The genre of the apology has a long rhetorical history of one-to-many communications from classical oratory to digital epistolarity. A piece in today's New York Times, "Mistakes Were Made," examines the "past exonerative" as it has been used by recent presidential administrations. The title refers to the Attorney General's admission in the passive voice that "mistakes were made" in the termination of federal prosecutors who didn't toe the party line. No official apology yet on the DOJ website beyond acknowledging the fact that one of the policy's architects, D. Kyle Sampson, was stepping down. According to "E-mails detail White House Firings," there is a digital rhetoric dimension to this story, in that there are electronic ephemera that record the evidence of the scandal.
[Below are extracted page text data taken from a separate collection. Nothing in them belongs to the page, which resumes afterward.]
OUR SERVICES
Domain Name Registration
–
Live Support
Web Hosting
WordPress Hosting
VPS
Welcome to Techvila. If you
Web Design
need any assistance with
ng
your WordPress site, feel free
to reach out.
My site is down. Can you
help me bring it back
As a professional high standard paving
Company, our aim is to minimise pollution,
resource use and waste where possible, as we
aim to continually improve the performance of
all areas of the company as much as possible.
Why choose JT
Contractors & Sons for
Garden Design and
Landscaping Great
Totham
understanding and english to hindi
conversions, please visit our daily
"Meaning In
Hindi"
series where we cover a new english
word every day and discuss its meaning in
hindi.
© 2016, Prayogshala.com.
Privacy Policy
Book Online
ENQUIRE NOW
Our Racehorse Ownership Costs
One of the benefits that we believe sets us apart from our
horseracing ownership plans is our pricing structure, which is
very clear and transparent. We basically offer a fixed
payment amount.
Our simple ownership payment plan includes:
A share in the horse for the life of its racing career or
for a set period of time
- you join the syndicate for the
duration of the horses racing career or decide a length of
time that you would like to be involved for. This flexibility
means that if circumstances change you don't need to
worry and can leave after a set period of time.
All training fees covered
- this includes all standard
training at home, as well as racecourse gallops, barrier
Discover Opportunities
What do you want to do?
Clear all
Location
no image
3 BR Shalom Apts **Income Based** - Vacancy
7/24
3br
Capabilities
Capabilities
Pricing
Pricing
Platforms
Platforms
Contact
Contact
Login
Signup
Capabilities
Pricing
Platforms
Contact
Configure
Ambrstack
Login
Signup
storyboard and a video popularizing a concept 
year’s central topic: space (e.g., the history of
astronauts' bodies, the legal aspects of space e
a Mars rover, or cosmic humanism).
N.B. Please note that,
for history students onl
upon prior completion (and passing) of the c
Another prominent left-handed apology is coming from Khalid Shayk Muhammad, according to transcripts released by the Department of Defense. This excerpt shows how this "high-value detainee" is expressing his regrets to U.S. authorities and by extension to the American people.

Because war, for sure, there will be victims. When I said I’m not happy that 3,000 been killed in America. I feel sorry even. I don’t like to kill children and the kids. Never Islam are, give me green light to kill peoples. Killing, as in the Christianity, Jews, and Islam, are prohibited. But there are exception of rule when you are killing people in Iraq. You said we have to do it. We don’t like Saddam. But this the way to deal with Saddam. Same thing you are saying. Same language you use, I use. When you are invading two-thirds of Mexican, you call your war manifest destiny. It up to you to call it what you want. But other side are calling you oppressors. If now George Washington. If now we were living in the Revolutionary War and George Washington he being arrested through Britain. For sure he, they would consider him enemy combatant. But American they consider him as hero.
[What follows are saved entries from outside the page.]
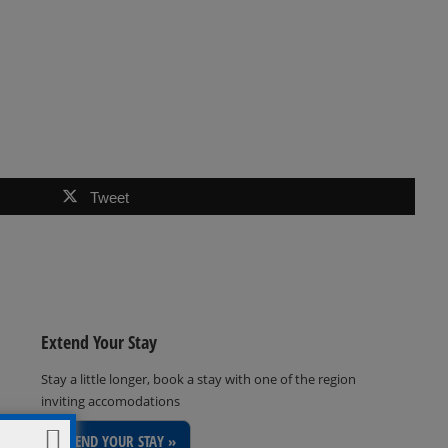
Tweet
Extend Your Stay
Stay a little longer, book a stay with one of the region
inviting accomodations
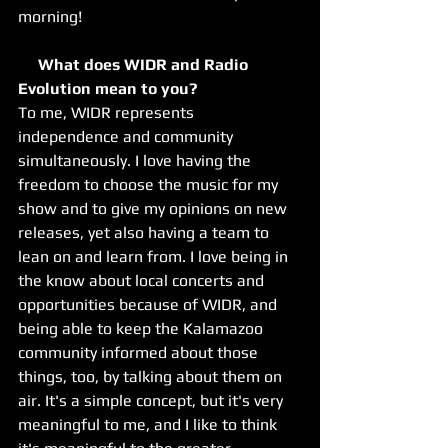
morning!
     What does WIDR and Radio 
Evolution mean to you? 
​To me, WIDR represents 
independence and community 
simultaneously. I love having the 
freedom to choose the music for my 
show and to give my opinions on new 
releases, yet also having a team to 
lean on and learn from. I love being in 
the know about local concerts and 
opportunities because of WIDR, and 
being able to keep the Kalamazoo 
community informed about those 
things, too, by talking about them on 
air. It's a simple concept, but it's very 
meaningful to me, and I like to think 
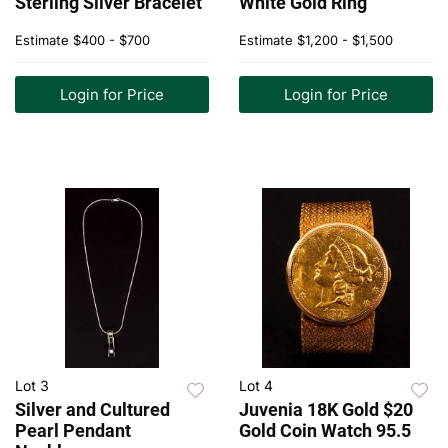
Sterling Silver Bracelet
White Gold Ring
Estimate
$400 - $700
Estimate
$1,200 - $1,500
Login for Price
Login for Price
Lot 3
Lot 4
Silver and Cultured
Juvenia 18K Gold $20
Pearl Pendant
Gold Coin Watch 95.5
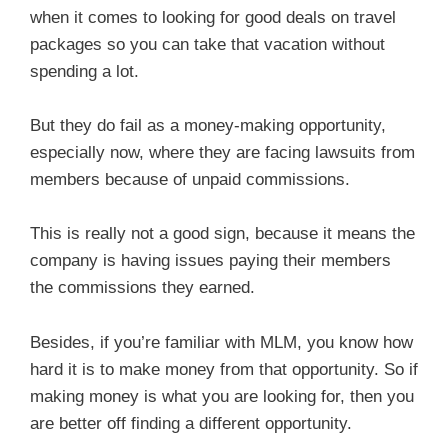
when it comes to looking for good deals on travel
packages so you can take that vacation without
spending a lot.
But they do fail as a money-making opportunity,
especially now, where they are facing lawsuits from
members because of unpaid commissions.
This is really not a good sign, because it means the
company is having issues paying their members
the commissions they earned.
Besides, if you’re familiar with MLM, you know how
hard it is to make money from that opportunity. So if
making money is what you are looking for, then you
are better off finding a different opportunity.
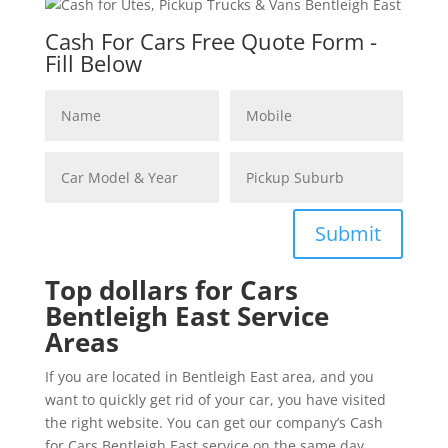
Cash For Cars Free Quote Form -
Fill Below
Submit
Top dollars for Cars
Bentleigh East Service
Areas
If you are located in Bentleigh East area, and you
want to quickly get rid of your car, you have visited
the right website. You can get our company’s Cash
for Cars Bentleigh East service on the same day.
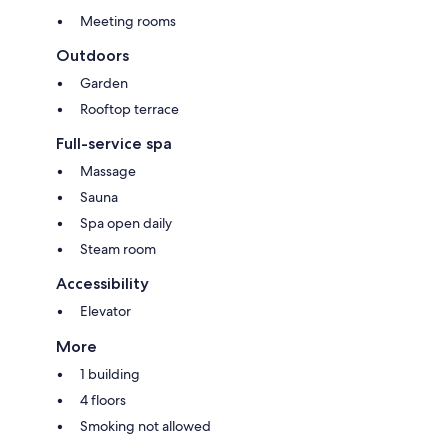
Meeting rooms
Outdoors
Garden
Rooftop terrace
Full-service spa
Massage
Sauna
Spa open daily
Steam room
Accessibility
Elevator
More
1 building
4 floors
Smoking not allowed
Of course, "Dear Internet, I'm Sorry" may be a better example of personal responsibility -- with only a light dose of legalism -- as the apology-of-the-week. It took the form of an Internet video from Michael Crook, who had to accept defeat as a result of over-reaching on his intellectual property claims to his own likeness after free speech claims won out over his DMCA litigiousness.

Update: The Associated Press is now reporting that the e-mail trail on the Justice Department scandal reaches to Karl Rove. As a rhetorician, I personally am fascinated with how these political players use "etc." in their e-mails.

Thanks to Dean Sharon Salinger for pointing out the article in The New York Times. Perhaps one day we will be teaching how to write appropriate apologies in our writing classes.